Opinion: Quit delaying and impeach this guy now

Why all the talk? Why all the debate? Why all the angst? The case is clear. He deserves to be impeached. So don’t wait any longer. Rev up the engines. Start the hearings. Impeach him — now!

No, I’m not talking about President Donald Trump (not yet!). I’m talking about Attorney General William Barr. If anybody merits impeachment, he does.

And, yes, in case you’re wondering, Cabinet members can be impeached, as laid out in Article II, Section 4, of the Constitution: “The President, Vice President and all other civil Officers of the United States, shall be removed from Office on Impeachment for, and Conviction of, Treason, Bribery, or other High crimes and Misdemeanors.” Members of the Cabinet count among “all other civil officers.”

True, it hasn’t happened often. In fact, only once before. In 1876, Secretary of War William Belknap resigned right before the vote, but the House went on to impeach him anyway on five counts of profiteering from his office (sound familiar?). A majority of senators voted to convict him, but not the required two-thirds.

But Belknap’s an altar boy, compared with Bill Barr. Belknap made a deal to get a cut of revenue from army trading posts. Barr has lied to Congress, lied to the American people and undermined the very system of justice he’s sworn to uphold. House Intelligence Chairman Adam Schiff, in fact, calls him “the second most dangerous man in America.” There’s no doubt as to who is the most dangerous.

It’s not hard to make the case for impeaching Bill Barr. He’s made the case for himself; first, by deliberately misrepresenting the conclusions of the special counsel’s investigation. In a four-page memo released on March 24, the day he received Mueller’s report, Barr said Mueller found no evidence that anyone on the Trump campaign coordinated with Russian officials in their efforts to influence the 2016 presidential election. For a while, Barr’s summary was all that we had to go on. Now, we know it’s an outright lie. Mueller revealed multiple contacts between Trumpers and Russian operatives, just not enough to prove a criminal conspiracy.

In that same memo, Barr implied that Mueller left it up to him to decide whether to charge Trump with obstruction of justice and said he’d concluded there was not sufficient evidence to do so. In fact, as we learned later from the special counsel himself, Mueller found plenty of evidence that Trump tried, on at least 10 times, to obstruct justice, but Department of Justice policy prevented his charging the president with a crime: a legal quandary, Mueller noted, that only Congress could resolve.

In a news conference three weeks later, upon public release of the Mueller report, Barr went even further in minimizing its impact. Channeling Donald Trump himself, Barr declared the report found “No Collusion, No Obstruction.” It was, for the president, Barr asserted, a clean bill of health. Except it wasn’t.

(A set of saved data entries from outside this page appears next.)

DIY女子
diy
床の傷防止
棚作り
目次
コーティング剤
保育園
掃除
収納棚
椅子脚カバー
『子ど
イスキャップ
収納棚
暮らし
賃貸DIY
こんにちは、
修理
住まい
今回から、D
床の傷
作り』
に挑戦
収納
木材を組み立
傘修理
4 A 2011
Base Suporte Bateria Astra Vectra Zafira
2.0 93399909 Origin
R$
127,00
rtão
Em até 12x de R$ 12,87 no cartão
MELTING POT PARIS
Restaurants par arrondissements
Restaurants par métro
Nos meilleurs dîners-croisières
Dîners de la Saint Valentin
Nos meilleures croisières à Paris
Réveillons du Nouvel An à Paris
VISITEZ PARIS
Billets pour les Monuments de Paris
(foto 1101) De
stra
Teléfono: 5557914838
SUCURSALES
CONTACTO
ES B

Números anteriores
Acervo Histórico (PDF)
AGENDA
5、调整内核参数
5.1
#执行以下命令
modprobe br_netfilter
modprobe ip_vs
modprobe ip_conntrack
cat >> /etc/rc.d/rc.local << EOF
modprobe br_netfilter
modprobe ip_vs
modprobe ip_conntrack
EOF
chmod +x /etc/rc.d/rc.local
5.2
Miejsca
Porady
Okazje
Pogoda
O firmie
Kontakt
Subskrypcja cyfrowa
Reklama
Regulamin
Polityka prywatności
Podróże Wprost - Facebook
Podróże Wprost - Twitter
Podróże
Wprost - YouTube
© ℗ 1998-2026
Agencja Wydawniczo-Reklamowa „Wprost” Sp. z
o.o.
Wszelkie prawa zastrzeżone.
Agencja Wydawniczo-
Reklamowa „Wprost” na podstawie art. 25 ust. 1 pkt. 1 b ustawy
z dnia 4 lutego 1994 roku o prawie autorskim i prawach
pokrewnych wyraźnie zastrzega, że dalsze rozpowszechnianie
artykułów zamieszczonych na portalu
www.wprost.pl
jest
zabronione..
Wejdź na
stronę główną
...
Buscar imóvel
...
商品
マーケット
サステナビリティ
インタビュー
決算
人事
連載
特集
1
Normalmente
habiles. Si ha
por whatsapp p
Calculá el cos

Not only that, Barr joined Trump in attacking the FBI for doing its job. The facts are: the FBI was informed of contacts between Russian officials and certain members of the Trump operation, including Carter Page, whom they’d been monitoring as a possible Russian agent since 2013. Based on that information, the FBI opened an investigation, operating under legal authority granted by the FISA court, into whether members of the Trump campaign were actually colluding with a foreign government, which is illegal. And, for doing its job, as required by law, Attorney General Barr, in testimony before Congress — again, echoing Donald Trump — accused the FBI of “spying” on the Trump campaign.

That’s still not the end of the story. Now Barr’s launched his own investigation into how the FBI investigation got started, trying to prove, as Trump has long claimed, that the Department of Justice and the FBI actually engaged in a conspiracy against candidate Donald Trump. When the truth is just the opposite: It was James Comey and the FBI who did more than anyone else to destroy Hillary Clinton’s chances.

The only person happy about all of this is Donald Trump, who finally got the suck-up, blindly loyal, roll-over-and-scratch-my-belly puppy dog he wanted as attorney general, while we got stuck with someone who doesn’t even deserve the title. Because Bill Barr’s not working for the American people, he’s working for Donald Trump. Period. His job, as he sees it, and as he’s demonstrated, is not to defend the rule of law, but to defend Donald Trump. And for that reason alone, he should be impeached.

— Bill Press, with Tribune Content Agency, is host of The BillPressPod.